Story last updated at 6/24/2009 - 10:45 am
The Capital City Weekly was "born" on October 8, 1980 as an eight-page Thrifty Nickel. For those of you not familiar with Thrifty Nickels, they are "shoppers" consisting of only ads, with no editorial content except perhaps the occasional crossword puzzle.
As you turn the pages of this now regional newspaper, you can see that this week's 48 pages are filled with lots of entertaining stories, columns and features.
Interested in local and regional news? We've got that. Is outdoor living in Alaska what you're fishing for? That's covered too! Love puzzles, comics and movies? It's here! Want to know what's happening and when? You guessed it: Yes, it's here.
The paper looks nothing like it did those many years ago. However, two things remain the same. It's still entirely supported by local businesses and it's still free.
As a child, one of the lessons my mother instilled upon me was that nothing is ever free. Hey Mom, thanks to the many businesses that use CCW to reach thousands of readers each week, CCW is still free!
Business owners and managers also enjoy reading the CCW. It seems most folks realize the value of their local community papers.
Advertisers know that you're looking for fun and informative local content. They are also aware that you pick up newspapers to see their advertisements.
According to a recent shopping study conducted by MORI Research, 52 percent of consumers say newspapers are where they go to check out advertisements.

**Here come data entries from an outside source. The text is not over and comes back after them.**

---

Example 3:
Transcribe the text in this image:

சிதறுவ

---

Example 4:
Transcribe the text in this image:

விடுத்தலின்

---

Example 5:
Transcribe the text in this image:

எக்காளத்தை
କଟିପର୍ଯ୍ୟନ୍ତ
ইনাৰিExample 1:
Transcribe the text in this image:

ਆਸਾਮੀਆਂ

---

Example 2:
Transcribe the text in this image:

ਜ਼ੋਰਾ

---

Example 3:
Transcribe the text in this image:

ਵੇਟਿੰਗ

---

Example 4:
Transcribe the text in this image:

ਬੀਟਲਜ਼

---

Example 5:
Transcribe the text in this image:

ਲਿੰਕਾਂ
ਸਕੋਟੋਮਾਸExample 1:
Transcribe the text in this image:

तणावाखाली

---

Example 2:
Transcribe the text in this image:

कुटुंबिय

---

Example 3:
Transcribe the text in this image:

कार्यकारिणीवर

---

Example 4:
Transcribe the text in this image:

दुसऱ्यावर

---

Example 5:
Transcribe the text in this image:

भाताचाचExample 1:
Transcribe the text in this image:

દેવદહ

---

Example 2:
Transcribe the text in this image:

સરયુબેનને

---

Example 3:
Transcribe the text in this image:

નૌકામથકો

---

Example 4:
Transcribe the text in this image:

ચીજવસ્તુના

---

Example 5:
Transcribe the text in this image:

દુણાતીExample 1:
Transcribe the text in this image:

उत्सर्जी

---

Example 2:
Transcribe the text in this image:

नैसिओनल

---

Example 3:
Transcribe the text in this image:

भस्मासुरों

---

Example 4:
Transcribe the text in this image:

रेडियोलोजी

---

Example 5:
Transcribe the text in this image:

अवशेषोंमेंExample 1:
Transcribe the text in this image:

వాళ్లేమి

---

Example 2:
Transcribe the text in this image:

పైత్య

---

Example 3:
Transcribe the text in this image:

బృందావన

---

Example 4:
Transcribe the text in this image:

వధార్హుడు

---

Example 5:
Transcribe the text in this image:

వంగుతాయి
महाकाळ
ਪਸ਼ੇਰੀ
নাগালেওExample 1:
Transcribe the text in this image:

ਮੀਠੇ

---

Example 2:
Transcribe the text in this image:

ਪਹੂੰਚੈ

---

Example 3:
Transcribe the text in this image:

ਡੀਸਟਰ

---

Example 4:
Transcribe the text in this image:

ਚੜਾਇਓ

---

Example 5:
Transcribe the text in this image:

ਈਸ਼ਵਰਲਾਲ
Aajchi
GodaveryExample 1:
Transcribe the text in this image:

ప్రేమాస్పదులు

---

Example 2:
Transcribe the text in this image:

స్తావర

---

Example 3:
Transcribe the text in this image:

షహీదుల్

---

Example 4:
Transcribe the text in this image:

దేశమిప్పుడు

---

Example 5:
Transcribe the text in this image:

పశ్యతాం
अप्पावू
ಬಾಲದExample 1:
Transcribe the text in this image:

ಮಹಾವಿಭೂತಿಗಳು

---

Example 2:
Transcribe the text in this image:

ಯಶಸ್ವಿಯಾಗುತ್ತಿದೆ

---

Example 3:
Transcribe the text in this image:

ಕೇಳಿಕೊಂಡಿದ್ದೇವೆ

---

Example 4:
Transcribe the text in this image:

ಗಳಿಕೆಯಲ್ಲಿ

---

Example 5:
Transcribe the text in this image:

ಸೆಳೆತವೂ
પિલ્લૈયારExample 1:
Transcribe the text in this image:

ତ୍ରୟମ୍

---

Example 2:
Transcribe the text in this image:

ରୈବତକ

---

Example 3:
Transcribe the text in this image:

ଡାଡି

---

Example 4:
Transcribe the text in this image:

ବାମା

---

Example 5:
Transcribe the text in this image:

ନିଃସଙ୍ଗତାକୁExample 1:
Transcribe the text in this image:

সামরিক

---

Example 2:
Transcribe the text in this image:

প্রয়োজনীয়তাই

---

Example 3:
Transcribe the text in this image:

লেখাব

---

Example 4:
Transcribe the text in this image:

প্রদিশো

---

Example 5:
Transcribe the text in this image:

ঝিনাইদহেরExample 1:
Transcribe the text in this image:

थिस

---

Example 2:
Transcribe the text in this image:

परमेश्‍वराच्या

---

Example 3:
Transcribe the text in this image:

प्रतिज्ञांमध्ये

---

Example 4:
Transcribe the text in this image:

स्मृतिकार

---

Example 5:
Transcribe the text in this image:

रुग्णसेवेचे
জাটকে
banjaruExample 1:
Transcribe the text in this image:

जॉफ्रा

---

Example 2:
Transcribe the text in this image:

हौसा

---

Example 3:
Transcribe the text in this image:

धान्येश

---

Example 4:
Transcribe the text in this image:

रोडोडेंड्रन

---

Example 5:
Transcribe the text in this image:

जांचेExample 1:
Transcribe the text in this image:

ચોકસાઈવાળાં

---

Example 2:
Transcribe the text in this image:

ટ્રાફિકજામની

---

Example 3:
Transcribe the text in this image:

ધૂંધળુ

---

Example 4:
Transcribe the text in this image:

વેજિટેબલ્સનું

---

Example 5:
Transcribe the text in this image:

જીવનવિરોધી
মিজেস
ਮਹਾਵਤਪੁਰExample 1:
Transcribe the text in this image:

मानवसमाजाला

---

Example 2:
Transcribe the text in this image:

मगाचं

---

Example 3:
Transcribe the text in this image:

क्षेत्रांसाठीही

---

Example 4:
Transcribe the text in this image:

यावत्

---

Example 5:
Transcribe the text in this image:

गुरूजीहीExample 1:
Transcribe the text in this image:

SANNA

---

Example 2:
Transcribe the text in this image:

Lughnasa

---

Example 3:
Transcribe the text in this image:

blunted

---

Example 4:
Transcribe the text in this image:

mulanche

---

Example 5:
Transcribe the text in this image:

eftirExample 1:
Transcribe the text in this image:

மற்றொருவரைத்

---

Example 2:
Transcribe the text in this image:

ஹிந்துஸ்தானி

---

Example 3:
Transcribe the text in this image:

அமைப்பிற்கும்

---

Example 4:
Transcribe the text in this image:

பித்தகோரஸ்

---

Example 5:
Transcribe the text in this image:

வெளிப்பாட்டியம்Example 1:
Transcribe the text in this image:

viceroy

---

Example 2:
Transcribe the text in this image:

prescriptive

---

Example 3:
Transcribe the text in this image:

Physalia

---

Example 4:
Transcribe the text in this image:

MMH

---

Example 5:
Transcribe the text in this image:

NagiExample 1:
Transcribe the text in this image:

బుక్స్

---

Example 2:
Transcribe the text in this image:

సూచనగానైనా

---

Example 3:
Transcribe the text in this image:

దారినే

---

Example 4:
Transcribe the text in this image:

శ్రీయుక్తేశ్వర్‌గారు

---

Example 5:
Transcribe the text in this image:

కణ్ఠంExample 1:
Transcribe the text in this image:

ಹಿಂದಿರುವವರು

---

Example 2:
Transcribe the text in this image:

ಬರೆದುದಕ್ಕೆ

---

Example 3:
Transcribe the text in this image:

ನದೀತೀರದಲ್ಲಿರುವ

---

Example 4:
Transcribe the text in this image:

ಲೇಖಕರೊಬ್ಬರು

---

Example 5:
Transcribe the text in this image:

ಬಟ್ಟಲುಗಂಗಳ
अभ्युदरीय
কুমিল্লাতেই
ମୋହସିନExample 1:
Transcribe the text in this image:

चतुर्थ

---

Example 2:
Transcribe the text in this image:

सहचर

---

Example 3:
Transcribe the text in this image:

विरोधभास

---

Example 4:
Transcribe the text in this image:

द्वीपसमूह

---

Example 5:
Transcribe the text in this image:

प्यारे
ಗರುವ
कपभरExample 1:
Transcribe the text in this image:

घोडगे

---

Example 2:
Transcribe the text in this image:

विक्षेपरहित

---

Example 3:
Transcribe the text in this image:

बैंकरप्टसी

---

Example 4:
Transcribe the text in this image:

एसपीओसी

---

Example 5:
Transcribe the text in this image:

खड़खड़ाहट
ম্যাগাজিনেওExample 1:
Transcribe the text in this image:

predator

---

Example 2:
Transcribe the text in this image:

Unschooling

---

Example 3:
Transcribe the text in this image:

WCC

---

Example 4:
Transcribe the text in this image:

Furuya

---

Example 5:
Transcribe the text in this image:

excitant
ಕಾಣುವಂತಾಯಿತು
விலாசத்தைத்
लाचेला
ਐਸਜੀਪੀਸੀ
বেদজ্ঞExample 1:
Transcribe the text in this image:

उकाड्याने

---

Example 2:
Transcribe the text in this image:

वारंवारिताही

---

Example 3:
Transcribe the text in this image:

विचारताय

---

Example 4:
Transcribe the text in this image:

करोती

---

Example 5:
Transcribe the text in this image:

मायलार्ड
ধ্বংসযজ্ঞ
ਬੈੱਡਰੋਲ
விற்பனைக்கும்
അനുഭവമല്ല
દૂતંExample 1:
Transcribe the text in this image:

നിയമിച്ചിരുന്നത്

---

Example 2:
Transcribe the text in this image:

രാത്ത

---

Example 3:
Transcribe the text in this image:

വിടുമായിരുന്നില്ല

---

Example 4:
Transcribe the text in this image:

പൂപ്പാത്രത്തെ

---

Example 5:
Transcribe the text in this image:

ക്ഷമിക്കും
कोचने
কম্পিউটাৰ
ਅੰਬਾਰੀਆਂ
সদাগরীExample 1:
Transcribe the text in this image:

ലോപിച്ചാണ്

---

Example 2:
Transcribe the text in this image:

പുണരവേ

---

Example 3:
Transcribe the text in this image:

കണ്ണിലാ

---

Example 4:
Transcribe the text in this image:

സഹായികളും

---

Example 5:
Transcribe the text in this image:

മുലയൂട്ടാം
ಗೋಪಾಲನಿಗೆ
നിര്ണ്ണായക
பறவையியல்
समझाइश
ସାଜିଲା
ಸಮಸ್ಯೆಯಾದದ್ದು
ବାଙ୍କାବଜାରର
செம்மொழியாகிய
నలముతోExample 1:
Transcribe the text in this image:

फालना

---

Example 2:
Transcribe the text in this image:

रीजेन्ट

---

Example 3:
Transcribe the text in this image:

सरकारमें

With CCW you get it all. Entertainment, games and you can plan your shopping! Who doesn't love to shop?
For additional free fun, be sure to check out Spotted at capitalcityweekly.com. Share your photos with the world. If we choose one of your photos to be printed in the CCW you'll be a winner. Come by our office to claim your prize.
Our July 4th special edition hits stands next Wednesday, July 1. Be sure to get your free Alaska flag and on the flip side you'll find a calendar of all the July 4th activities. Join us as we help Alaskans celebrate our 50th year of statehood.
With our 40-plus pages each week, it's clear. The people and businesses of Southeast Alaska have spoken. The Capital City Weekly is going to be here for a long time.